__What to do__
1. Answer these questions from the session description on monitoring radiology AI software:
(a) In which room is the session held?
(b) How many noncontrast head CT studies did the group retrieve?
(c) From which lab does the team working with Camila Gonzalez come?
2. Transcribe the part of the session description on monitoring radiology AI software starting with "Tuesday, December 2" and going on through "across multiple products.".
3. Pick up the session description on monitoring radiology AI software after its last sentence and write what comes next.

__Text excerpt__

<<<<

Tuesday, December 2 | 3:10 p.m.-3:20 p.m. | SSIN04-2 | Room E450B
This session will introduce a method for postdeployment monitoring of commercial radiology AI software and flagging potential failures across multiple products.
The approach identifies missed findings without requiring structured labels during training or accompanying reports during inference, according to presenter Camila Gonzalez, PhD, and a team from the Stanford AI Development and Evaluation (AIDE) Lab. With the goal of real-time algorithm monitoring after deployment, Gonzalez and colleagues trained a foundation model using in-house CT scans and radiology reports.
Targeting an ICH algorithm, the group retrieved 4,648 noncontrast head CT studies, of which 43.7% were female patients at a median age of 69. Model development involved extracting ICH findings from radiology reports using a large language model and evaluating the findings against manually curated labels, as well as retraining an existing vision language model using corresponding reports.

>>>>

Saved entries
<<<<

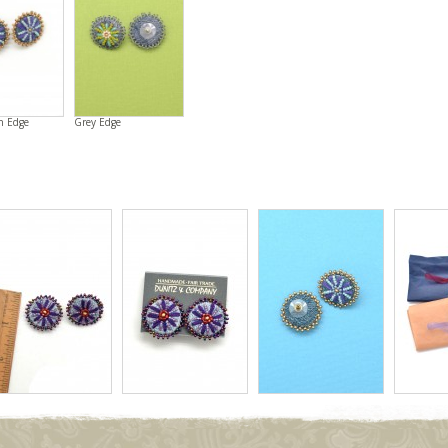
n Edge
Grey Edge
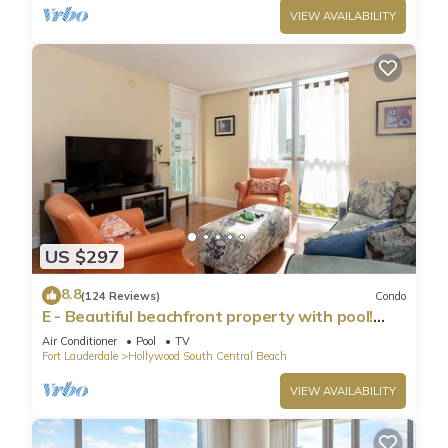
VIEW AVAILABILITY
US $297
8.8
(124 Reviews)
Condo
E - Beautiful beachfront property with pool!
(Partial Ocean Views)
Air Conditioner
Pool
TV
Fort Lauderdale
Hollywood South Central Beach
VIEW AVAILABILITY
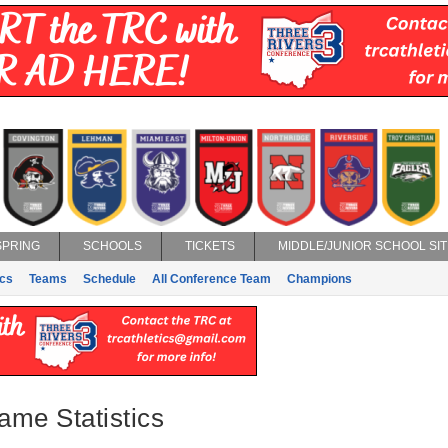
SPRING
SCHOOLS
TICKETS
MIDDLE/JUNIOR SCHOOL SIT
ics
Teams
Schedule
All Conference Team
Champions
ame Statistics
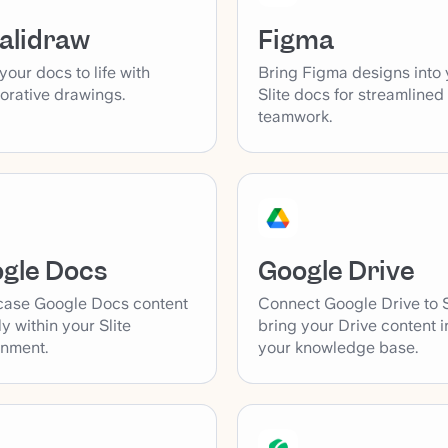
alidraw
Figma
your docs to life with
Bring Figma designs into 
orative drawings.
Slite docs for streamlined
teamwork.
gle Docs
Google Drive
ase Google Docs content
Connect Google Drive to S
ly within your Slite
bring your Drive content i
onment.
your knowledge base.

>>>>

__Results of the exercise__
1.
(a) Room E450B
(b) 4,648
(c) The Stanford AI Development and Evaluation (AIDE) Lab

2.
Tuesday, December 2 | 3:10 p.m.-3:20 p.m. | SSIN04-2 | Room E450B
This session will introduce a method for postdeployment monitoring of commercial radiology AI software and flagging potential failures across multiple products.

3.
AI tools are increasingly being integrated into radiologic workflows, the group noted. Yet, manufacturers rarely provide oversight strategies. The session will explain the role and potential of extracted "model embeddings" to evaluate and monitor vendor ICH AI performance.
For each scan, the group extracted model embeddings and computed the mean cosine distance to true negative (i.e., ICH neither present nor detected by the vendor model) cases in the training set.
The vendor model obtained a sensitivity of 64% and specificity of 83% on the in-house test set, misidentifying 206 from 567 ICH-positive studies, according to the group. However, by selecting decision thresholds using validation data, they were able to increase sensitivity on the test set from 64% to 75% and further dial it up to 81% (with moderate rises in false positives).
For those interested in calibrating black-box AI tools to clinically acceptable sensitivity thresholds, this session is a must.